Text under study:
----------------

Inclusion criteria for the patients were:

- patients that received aspirin plus nitroglycerin.

- patients with ECG findings for anterior, inferior, lateral and posterior STEMI and NON-STEMI ischemia (not all NON-STEMI patients are confirmed by troponin levels, but with ECG changes, chest pain and clinical assessment of the emergency personnel).

- patients with chest pain.

From the large NEMSIS database 9,222,789 unique emergency medical entries were identified. From these entries, specially written software in Python extracted 347,992 unique patients who received aspirin plus nitroglycerin regardless of the initial diagnosis. With additional filtering for ECG codes and presence of chest pain, we obtained 2594 final cases that had all inclusion criteria (See Supplementary 1, 9). Therefore, the final data was a group of patients suggestive for ACS confirmed by ECG findings, chest pain, medications they received and clinical assessment of the emergency personnel.

----------------

Data excerpts:
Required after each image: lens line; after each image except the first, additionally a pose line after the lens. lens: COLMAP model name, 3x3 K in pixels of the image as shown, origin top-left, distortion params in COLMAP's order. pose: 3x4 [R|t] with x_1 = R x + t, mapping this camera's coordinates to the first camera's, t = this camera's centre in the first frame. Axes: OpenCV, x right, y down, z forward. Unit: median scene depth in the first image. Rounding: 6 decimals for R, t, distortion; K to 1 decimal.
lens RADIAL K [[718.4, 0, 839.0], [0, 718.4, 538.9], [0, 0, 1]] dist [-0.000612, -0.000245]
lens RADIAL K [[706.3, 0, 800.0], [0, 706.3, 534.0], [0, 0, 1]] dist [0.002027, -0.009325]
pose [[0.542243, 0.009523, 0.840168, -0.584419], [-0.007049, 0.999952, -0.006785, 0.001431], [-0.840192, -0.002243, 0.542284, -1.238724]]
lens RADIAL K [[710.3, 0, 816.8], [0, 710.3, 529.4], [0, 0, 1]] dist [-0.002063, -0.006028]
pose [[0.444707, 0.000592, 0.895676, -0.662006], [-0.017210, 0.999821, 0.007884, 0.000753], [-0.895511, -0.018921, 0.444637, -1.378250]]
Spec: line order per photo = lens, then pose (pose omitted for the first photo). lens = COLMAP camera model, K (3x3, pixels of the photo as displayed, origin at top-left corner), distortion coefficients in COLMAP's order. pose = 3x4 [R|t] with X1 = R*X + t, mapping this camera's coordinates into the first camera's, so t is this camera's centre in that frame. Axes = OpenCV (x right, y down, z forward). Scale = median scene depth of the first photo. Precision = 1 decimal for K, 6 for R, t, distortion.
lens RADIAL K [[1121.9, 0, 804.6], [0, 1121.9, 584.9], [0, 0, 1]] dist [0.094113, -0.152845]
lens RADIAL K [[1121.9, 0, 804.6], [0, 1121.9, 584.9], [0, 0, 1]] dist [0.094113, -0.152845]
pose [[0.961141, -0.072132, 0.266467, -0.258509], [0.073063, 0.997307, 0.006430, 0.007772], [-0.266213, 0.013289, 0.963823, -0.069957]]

----------------

Work to be completed: Pick up the passage on selecting emergency patients with suspected acute coronary syndrome from the NEMSIS database, and continue it from its last sentence. The rows come from a separate source unrelated to the passage.

Result for this task:
All data were divided into two main groups. Patients that received aspirin first and then nitroglycerin were the aspirin-first group (A-group) and patients that received nitroglycerin first and aspirin second were the nitroglycerin group (N-group). A system of codes was assigned for every event within the groups. A-group with 2246 patients was further stratified in 9 groups (A1 to A9) based on the time between administration of aspirin and the first dose of nitroglycerin (NTG).

The groups created are shown in Table 1.

Table 1 All groups created in the study for stratification and analysis

N-group with 348 patients, is different in the way that nitroglycerin is given first and aspirin second. However, in 36 cases it was found that some patients received more than 1 nitroglycerin before aspirin. These additional nitroglycerin doses were manually added as additionally administered nitroglycerin in the N-first group, because the Python software was excluding them. (See Supplementary 6).

This code system also included the data for the subjective feelings of the patients after receiving each medication, with values of: feeling better (+), feeling same (0) and feeling worse (−). This data of the subjective feeling of the patient was recorded in real time by medical professionals on site.

All of the above groups were further stratified based on how much additional nitroglycerin the patients received.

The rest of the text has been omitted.